== Exercise goal ==
Find the line below that contains "2024年12月に複数の企業が集中的に出稿した影響で、202". Transcribe it and every line after it exactly, adding nothing.

*** Opening Dataset records ***

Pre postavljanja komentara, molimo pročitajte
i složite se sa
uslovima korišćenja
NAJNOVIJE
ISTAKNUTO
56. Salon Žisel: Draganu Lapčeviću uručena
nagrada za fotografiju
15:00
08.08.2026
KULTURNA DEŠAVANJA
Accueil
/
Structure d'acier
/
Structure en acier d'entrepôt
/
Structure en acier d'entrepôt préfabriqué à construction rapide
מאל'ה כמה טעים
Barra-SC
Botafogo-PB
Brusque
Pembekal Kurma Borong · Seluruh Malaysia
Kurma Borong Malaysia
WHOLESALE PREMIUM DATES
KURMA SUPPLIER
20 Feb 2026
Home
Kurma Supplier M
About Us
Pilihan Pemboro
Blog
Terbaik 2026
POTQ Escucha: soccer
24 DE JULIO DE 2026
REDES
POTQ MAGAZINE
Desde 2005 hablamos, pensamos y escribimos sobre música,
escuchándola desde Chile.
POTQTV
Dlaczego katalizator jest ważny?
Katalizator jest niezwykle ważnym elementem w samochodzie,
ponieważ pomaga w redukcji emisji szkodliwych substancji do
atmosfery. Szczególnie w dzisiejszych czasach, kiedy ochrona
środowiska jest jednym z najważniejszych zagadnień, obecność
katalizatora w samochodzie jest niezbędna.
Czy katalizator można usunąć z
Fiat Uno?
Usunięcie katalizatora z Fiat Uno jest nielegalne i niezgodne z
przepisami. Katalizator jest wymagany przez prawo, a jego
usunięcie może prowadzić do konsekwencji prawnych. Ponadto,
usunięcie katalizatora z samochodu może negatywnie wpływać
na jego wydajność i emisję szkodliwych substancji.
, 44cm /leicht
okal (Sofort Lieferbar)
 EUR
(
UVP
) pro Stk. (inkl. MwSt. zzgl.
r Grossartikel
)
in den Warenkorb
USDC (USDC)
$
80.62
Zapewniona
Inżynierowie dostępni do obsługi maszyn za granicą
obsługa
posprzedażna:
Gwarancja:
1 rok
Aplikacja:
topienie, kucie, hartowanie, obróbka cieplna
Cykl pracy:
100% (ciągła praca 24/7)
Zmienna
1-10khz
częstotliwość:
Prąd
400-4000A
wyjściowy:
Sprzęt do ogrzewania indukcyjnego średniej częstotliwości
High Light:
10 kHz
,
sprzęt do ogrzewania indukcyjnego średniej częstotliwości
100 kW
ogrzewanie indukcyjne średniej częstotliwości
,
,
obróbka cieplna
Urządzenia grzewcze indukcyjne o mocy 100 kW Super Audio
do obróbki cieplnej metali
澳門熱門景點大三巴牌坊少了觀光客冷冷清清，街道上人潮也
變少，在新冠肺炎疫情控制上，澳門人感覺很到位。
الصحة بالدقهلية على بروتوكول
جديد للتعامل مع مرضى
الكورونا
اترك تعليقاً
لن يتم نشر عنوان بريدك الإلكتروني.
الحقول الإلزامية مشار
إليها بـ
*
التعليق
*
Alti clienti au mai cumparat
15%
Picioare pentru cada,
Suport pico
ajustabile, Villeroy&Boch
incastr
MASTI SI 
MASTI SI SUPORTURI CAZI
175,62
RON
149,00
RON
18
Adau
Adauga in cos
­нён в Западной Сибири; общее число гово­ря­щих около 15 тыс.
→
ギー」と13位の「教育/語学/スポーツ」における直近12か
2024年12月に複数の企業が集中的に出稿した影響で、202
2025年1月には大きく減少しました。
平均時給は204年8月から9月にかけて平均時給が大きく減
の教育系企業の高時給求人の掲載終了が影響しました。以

*** Closing Dataset records ***

== Completed task ==
2024年12月に複数の企業が集中的に出稿した影響で、202
2025年1月には大きく減少しました。
平均時給は204年8月から9月にかけて平均時給が大きく減
の教育系企業の高時給求人の掲載終了が影響しました。以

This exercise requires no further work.